Report Slams Education Department's Use of Collection Agencies

The federal government should stop paying private collection agencies to pursue defaulted student loans because the strategy is poorly overseen and filled with rewards for the agencies that ultimately harm consumers, according to a report released Wednesday by the National Consumer Law Center (NCLC).

The report analyzes how the U.S. Department of Education manages and pays the 22 agencies it uses to collect student loan debts. Those agencies are paid nearly $1 billion annually, according to the report.

The NCLC criticizes the incentive structure for the collection agencies and argues that the agencies are not collecting debts in line with federal law and contract terms, are not effectively monitoring borrowers’ complaints and are not ensuring corrective actions are taken. 
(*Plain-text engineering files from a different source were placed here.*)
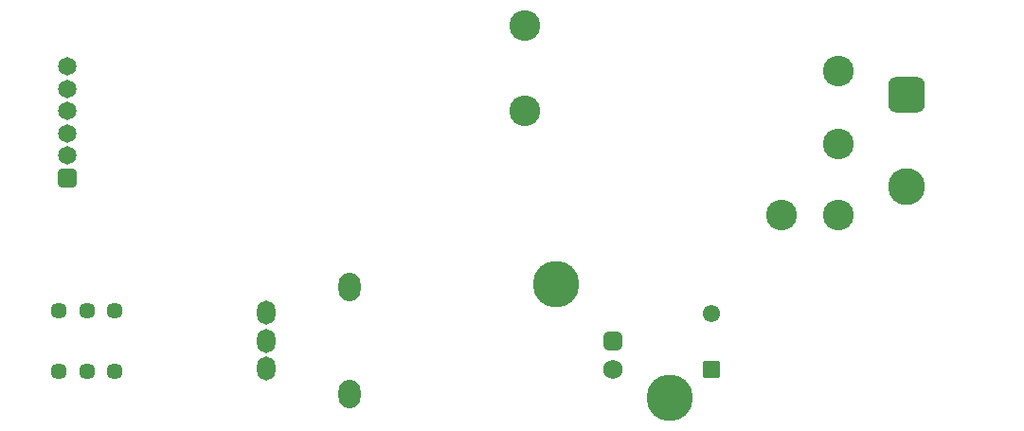
<source format=gbs>
G04*
G04 #@! TF.GenerationSoftware,Altium Limited,Altium Designer,25.6.2 (33)*
G04*
G04 Layer_Color=16711935*
%FSLAX44Y44*%
%MOMM*%
G71*
G04*
G04 #@! TF.SameCoordinates,51367FFA-E2D0-4688-BCD1-F7C66F822469*
G04*
G04*
G04 #@! TF.FilePolarity,Negative*
G04*
G01*
G75*
%ADD53C,2.7500*%
G04:AMPARAMS|DCode=54|XSize=1.55mm|YSize=1.55mm|CornerRadius=0.25mm|HoleSize=0mm|Usage=FLASHONLY|Rotation=90.000|XOffset=0mm|YOffset=0mm|HoleType=Round|Shape=RoundedRectangle|*
%AMROUNDEDRECTD54*
21,1,1.5500,1.0500,0,0,90.0*
21,1,1.0500,1.5500,0,0,90.0*
1,1,0.5000,0.5250,0.5250*
1,1,0.5000,0.5250,-0.5250*
1,1,0.5000,-0.5250,-0.5250*
1,1,0.5000,-0.5250,0.5250*
%
%ADD54ROUNDEDRECTD54*%
%ADD55C,1.5500*%
G04:AMPARAMS|DCode=56|XSize=3.3016mm|YSize=3.3016mm|CornerRadius=0.8508mm|HoleSize=0mm|Usage=FLASHONLY|Rotation=270.000|XOffset=0mm|YOffset=0mm|HoleType=Round|Shape=RoundedRectangle|*
%AMROUNDEDRECTD56*
21,1,3.3016,1.6000,0,0,270.0*
21,1,1.6000,3.3016,0,0,270.0*
1,1,1.7016,-0.8000,-0.8000*
1,1,1.7016,-0.8000,0.8000*
1,1,1.7016,0.8000,0.8000*
1,1,1.7016,0.8000,-0.8000*
%
%ADD56ROUNDEDRECTD56*%
%ADD57O,1.9500X2.5500*%
%ADD58O,1.6500X2.1500*%
%ADD59C,3.3016*%
%ADD60C,0.1500*%
%ADD61C,1.4500*%
G04:AMPARAMS|DCode=62|XSize=1.7016mm|YSize=1.7016mm|CornerRadius=0.4508mm|HoleSize=0mm|Usage=FLASHONLY|Rotation=90.000|XOffset=0mm|YOffset=0mm|HoleType=Round|Shape=RoundedRectangle|*
%AMROUNDEDRECTD62*
21,1,1.7016,0.8000,0,0,90.0*
21,1,0.8000,1.7016,0,0,90.0*
1,1,0.9016,0.4000,0.4000*
1,1,0.9016,0.4000,-0.4000*
1,1,0.9016,-0.4000,-0.4000*
1,1,0.9016,-0.4000,0.4000*
%
%ADD62ROUNDEDRECTD62*%
%ADD63C,4.1500*%
%ADD64C,1.7500*%
G04:AMPARAMS|DCode=65|XSize=1.65mm|YSize=1.65mm|CornerRadius=0.2625mm|HoleSize=0mm|Usage=FLASHONLY|Rotation=180.000|XOffset=0mm|YOffset=0mm|HoleType=Round|Shape=RoundedRectangle|*
%AMROUNDEDRECTD65*
21,1,1.6500,1.1250,0,0,180.0*
21,1,1.1250,1.6500,0,0,180.0*
1,1,0.5250,-0.5625,0.5625*
1,1,0.5250,0.5625,0.5625*
1,1,0.5250,0.5625,-0.5625*
1,1,0.5250,-0.5625,-0.5625*
%
%ADD65ROUNDEDRECTD65*%
%ADD66C,1.6500*%
D53*
X700680Y192520D02*
D03*
X751480Y321020D02*
D03*
Y256020D02*
D03*
X471480Y362020D02*
D03*
Y285820D02*
D03*
X751480Y192020D02*
D03*
D54*
X638000Y54250D02*
D03*
D55*
Y104250D02*
D03*
D56*
X812750Y300250D02*
D03*
D57*
X315000Y128000D02*
D03*
Y32001D02*
D03*
D58*
X240000Y105000D02*
D03*
Y55001D02*
D03*
Y80000D02*
D03*
D59*
X812750Y217649D02*
D03*
D60*
X895000Y375000D02*
D03*
X110000Y80000D02*
D03*
X25000Y25000D02*
D03*
Y375000D02*
D03*
D61*
X55000Y53000D02*
D03*
X80000D02*
D03*
X105000D02*
D03*
X80000Y107000D02*
D03*
X105000D02*
D03*
X55000D02*
D03*
D62*
X550000Y80000D02*
D03*
D63*
X499200Y130800D02*
D03*
X600800Y29200D02*
D03*
D64*
X550000Y54600D02*
D03*
D65*
X62500Y225250D02*
D03*
D66*
Y285250D02*
D03*
Y245250D02*
D03*
Y305250D02*
D03*
Y265250D02*
D03*
Y325250D02*
D03*
M02*

</source>
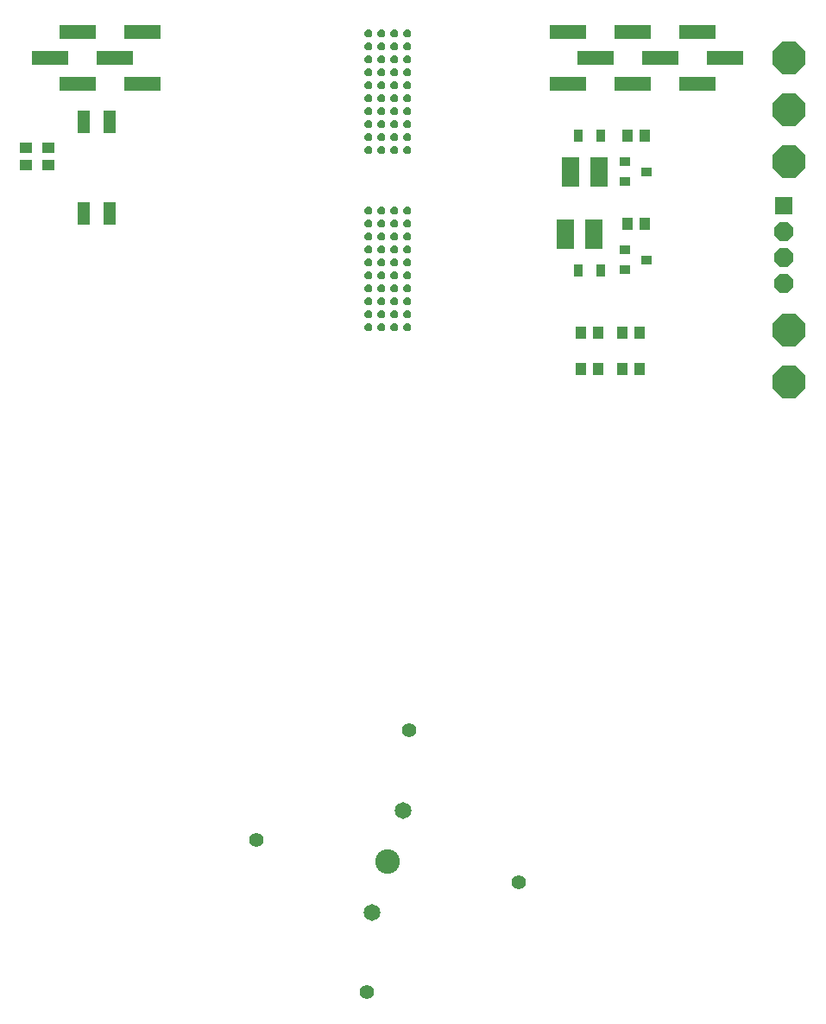
<source format=gts>
G75*
%MOIN*%
%OFA0B0*%
%FSLAX25Y25*%
%IPPOS*%
%LPD*%
%AMOC8*
5,1,8,0,0,1.08239X$1,22.5*
%
%ADD10C,0.05600*%
%ADD11C,0.09500*%
%ADD12C,0.06506*%
%ADD13OC8,0.03000*%
%ADD14R,0.04900X0.08500*%
%ADD15R,0.04800X0.04100*%
%ADD16R,0.07100X0.11600*%
%ADD17OC8,0.07096*%
%ADD18R,0.07096X0.07096*%
%ADD19R,0.13986X0.05600*%
%ADD20R,0.04100X0.04800*%
%ADD21R,0.03600X0.04600*%
%ADD22R,0.04143X0.03750*%
%ADD23OC8,0.12411*%
D10*
X0131775Y0174707D03*
X0174250Y0116027D03*
X0232930Y0158502D03*
X0190455Y0217182D03*
D11*
X0182352Y0166604D03*
D12*
X0188258Y0186289D03*
X0176447Y0146919D03*
D13*
X0174852Y0372451D03*
X0174852Y0377451D03*
X0174852Y0382451D03*
X0174852Y0387451D03*
X0174852Y0392451D03*
X0174852Y0397451D03*
X0174852Y0402451D03*
X0174852Y0407451D03*
X0174852Y0412451D03*
X0174852Y0417451D03*
X0179852Y0417451D03*
X0184852Y0417451D03*
X0184852Y0412451D03*
X0179852Y0412451D03*
X0179852Y0407451D03*
X0184852Y0407451D03*
X0184852Y0402451D03*
X0179852Y0402451D03*
X0179852Y0397451D03*
X0184852Y0397451D03*
X0184852Y0392451D03*
X0179852Y0392451D03*
X0179852Y0387451D03*
X0184852Y0387451D03*
X0184852Y0382451D03*
X0179852Y0382451D03*
X0179852Y0377451D03*
X0184852Y0377451D03*
X0184852Y0372451D03*
X0179852Y0372451D03*
X0189852Y0372451D03*
X0189852Y0377451D03*
X0189852Y0382451D03*
X0189852Y0387451D03*
X0189852Y0392451D03*
X0189852Y0397451D03*
X0189852Y0402451D03*
X0189852Y0407451D03*
X0189852Y0412451D03*
X0189852Y0417451D03*
X0189852Y0440967D03*
X0189852Y0445967D03*
X0189852Y0450967D03*
X0189852Y0455967D03*
X0189852Y0460967D03*
X0189852Y0465967D03*
X0189852Y0470967D03*
X0189852Y0475967D03*
X0189852Y0480967D03*
X0189852Y0485967D03*
X0184852Y0485967D03*
X0179852Y0485967D03*
X0179852Y0480967D03*
X0179852Y0475967D03*
X0179852Y0470967D03*
X0179852Y0465967D03*
X0179852Y0460967D03*
X0179852Y0455967D03*
X0179852Y0450967D03*
X0179852Y0445967D03*
X0179852Y0440967D03*
X0184852Y0440967D03*
X0184852Y0445967D03*
X0184852Y0450967D03*
X0184852Y0455967D03*
X0184852Y0460967D03*
X0184852Y0465967D03*
X0184852Y0470967D03*
X0184852Y0475967D03*
X0184852Y0480967D03*
X0174852Y0480967D03*
X0174852Y0475967D03*
X0174852Y0470967D03*
X0174852Y0465967D03*
X0174852Y0460967D03*
X0174852Y0455967D03*
X0174852Y0450967D03*
X0174852Y0445967D03*
X0174852Y0440967D03*
X0174852Y0485967D03*
D14*
X0074852Y0451804D03*
X0064852Y0451804D03*
X0064852Y0416404D03*
X0074852Y0416404D03*
D15*
X0051248Y0435015D03*
X0051248Y0441815D03*
X0042618Y0441815D03*
X0042618Y0435015D03*
D16*
X0250852Y0408604D03*
X0261852Y0408604D03*
X0263852Y0432604D03*
X0252852Y0432604D03*
D17*
X0335352Y0409604D03*
X0335352Y0399604D03*
X0335352Y0389604D03*
D18*
X0335352Y0419604D03*
D19*
X0301959Y0466604D03*
X0312746Y0476604D03*
X0301959Y0486604D03*
X0287746Y0476604D03*
X0276959Y0466604D03*
X0262746Y0476604D03*
X0251959Y0466604D03*
X0251959Y0486604D03*
X0276959Y0486604D03*
X0087746Y0486604D03*
X0076959Y0476604D03*
X0087746Y0466604D03*
X0062746Y0466604D03*
X0051959Y0476604D03*
X0062746Y0486604D03*
D20*
X0256952Y0370604D03*
X0263752Y0370604D03*
X0272952Y0370604D03*
X0279752Y0370604D03*
X0279752Y0356604D03*
X0272952Y0356604D03*
X0263752Y0356604D03*
X0256952Y0356604D03*
X0274952Y0412604D03*
X0281752Y0412604D03*
X0281752Y0446604D03*
X0274952Y0446604D03*
D21*
X0264752Y0446604D03*
X0255952Y0446604D03*
X0255952Y0394604D03*
X0264752Y0394604D03*
D22*
X0274085Y0394864D03*
X0274085Y0402344D03*
X0282352Y0398604D03*
X0274085Y0428864D03*
X0274085Y0436344D03*
X0282352Y0432604D03*
D23*
X0337352Y0436604D03*
X0337352Y0456604D03*
X0337352Y0476604D03*
X0337352Y0371604D03*
X0337352Y0351604D03*
M02*

</source>
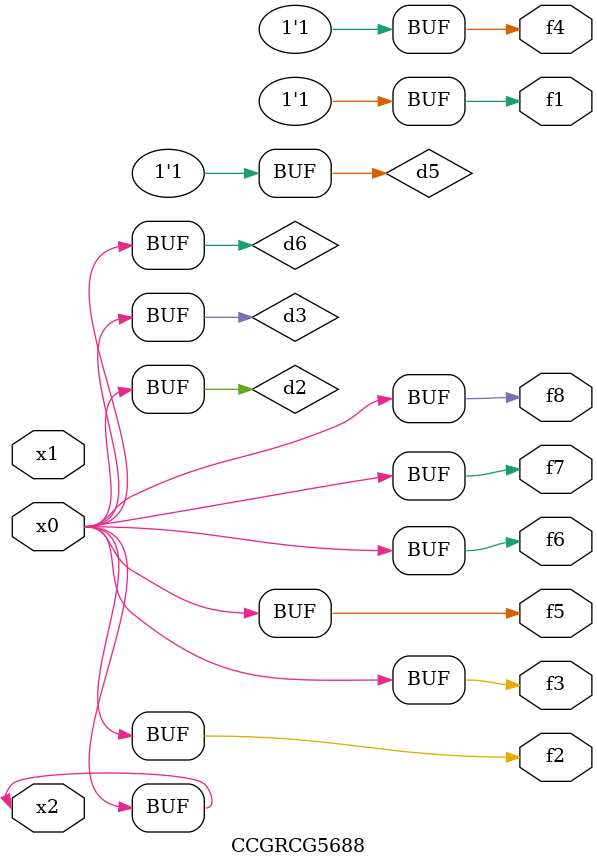
<source format=v>
module CCGRCG5688(
	input x0, x1, x2,
	output f1, f2, f3, f4, f5, f6, f7, f8
);

	wire d1, d2, d3, d4, d5, d6;

	xnor (d1, x2);
	buf (d2, x0, x2);
	and (d3, x0);
	xnor (d4, x1, x2);
	nand (d5, d1, d3);
	buf (d6, d2, d3);
	assign f1 = d5;
	assign f2 = d6;
	assign f3 = d6;
	assign f4 = d5;
	assign f5 = d6;
	assign f6 = d6;
	assign f7 = d6;
	assign f8 = d6;
endmodule

</source>
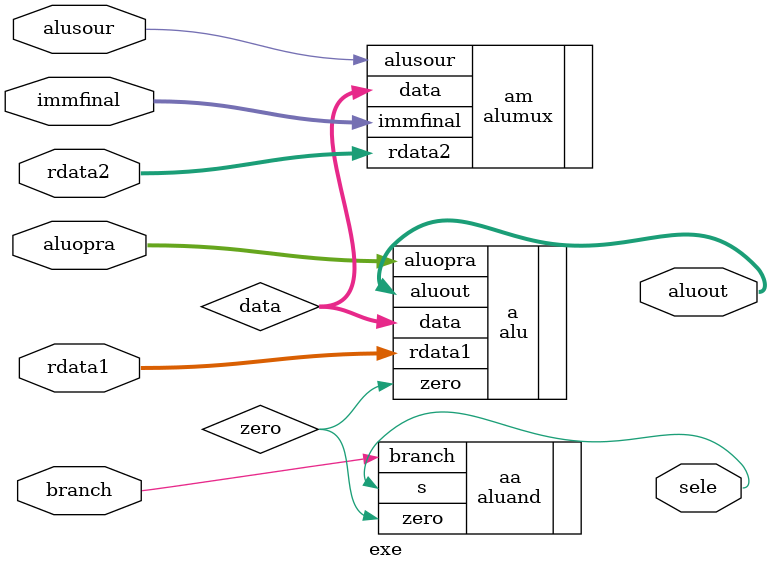
<source format=sv>
module exe#(parameter n=32)(
input logic [n-1:0]rdata1,rdata2,immfinal, 
input logic [3:0]aluopra,
input logic alusour,branch, output logic [n-1:0]aluout, 
output logic sele);
logic[n-1:0] data; 
logic zero;
alumux am(.rdata2(rdata2),.immfinal(immfinal),.alusour(alusour),.data(data)); 
aluand aa(.branch(branch),.zero(zero),.s(sele));
alu a(.aluopra(aluopra),.data(data),.zero(zero),.rdata1(rdata1),.aluout(aluout)); 
endmodule

</source>
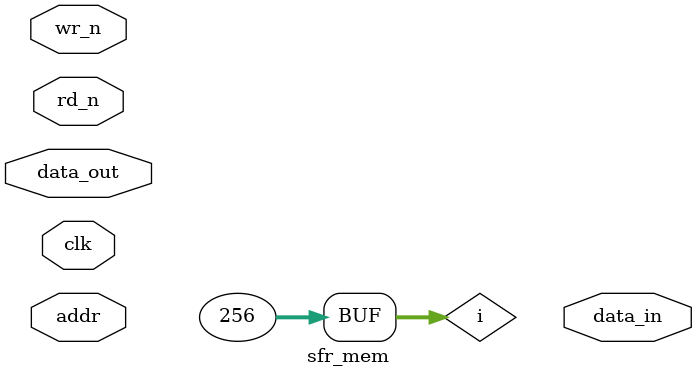
<source format=v>
`timescale 1ns / 10ps
module  sfr_mem(        clk, 
                        addr,     
                        data_in,
                        data_out,
                        wr_n,       
                        rd_n) ; 
input           clk;                        
input   [7:0]   addr;         
input   [7:0]   data_out;     
output  [7:0]   data_in;  
input           wr_n;
input           rd_n;   
reg     [7:0]   mem [255:0];
integer   i;
initial
  begin
  for (i=0;i<=255;i=i+1)
    mem[i] = 0;
  end
  
//assign data_out = rd_n ? 8'hxx : mem[addr];
assign data_out = mem[addr];

always @(clk)  
  begin
  if(!wr_n)     
    mem[addr] <=#1 data_in;       
  end  
  
endmodule      

</source>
The Education Department has failed to penalize companies for ongoing bad behavior, continues the report, which essentially backs a report released earlier this year by the Education Department’s Inspector General. If not scrapped entirely, the report recommends an overhaul in the incentive struction for agencies.

Recurring borrower complaints are supposed to lead to a reduction in agency performance scores, under the terms of the government’s contract with the agencies. The Inspector General's audit stated that, in spite of the more than 3,000 complaints received between the 2010 and 2012 fiscal years, officials never docked the scores of any of the agencies.

The report is the latest in a series of critical reviews aimed at Education Secretary Arne Duncan's management of the Office of Federal Student Aid. The NCLC already has sued the department over its refusal to release full documents showing how the federal government awards bonuses to the collection agencies.

The report does not mention how much the collection agencies recovered for the Education Department. Through a link in the report's footnotes, however, it's noted that collectors were paid $819 million in commissions in Fiscal Year 2013. Collection totaled $8.65 billion. Both totals are projected to essentially double within two years.

Still, the NCLC wants the Education Department to explore in-house collections and further wants Congress to abandon the performance-based structure of the federal student aid office.

Criticism of the federal student aid office appears to be affecting the Education Department's stance on Capitol Hill. Senate Democrats are beginning to question the oversight of the private colletion agencies.

Sen. Tom Harkin (D-Iowa), who as chairman of the Senate Health, Education, Labor and Pensions Committee oversees the Education Department, has proposed legislation that would call on the Education Department to ban contracting with any debt collectors found to have violated major federal consumer protection laws.

He also has proposed requiring the department to conduct a study of the collection agencies it uses, specifically reviewing how borrowers are treated and the cost of contracting with agencies compared to using traditional government methods.

The Internal Revenue Service previously used private collection agencies but stopped after receiving complaints about how the collectors treated taxpayers and about their soaring costs relative to the amount of revenue they returned to the U.S. Treasury.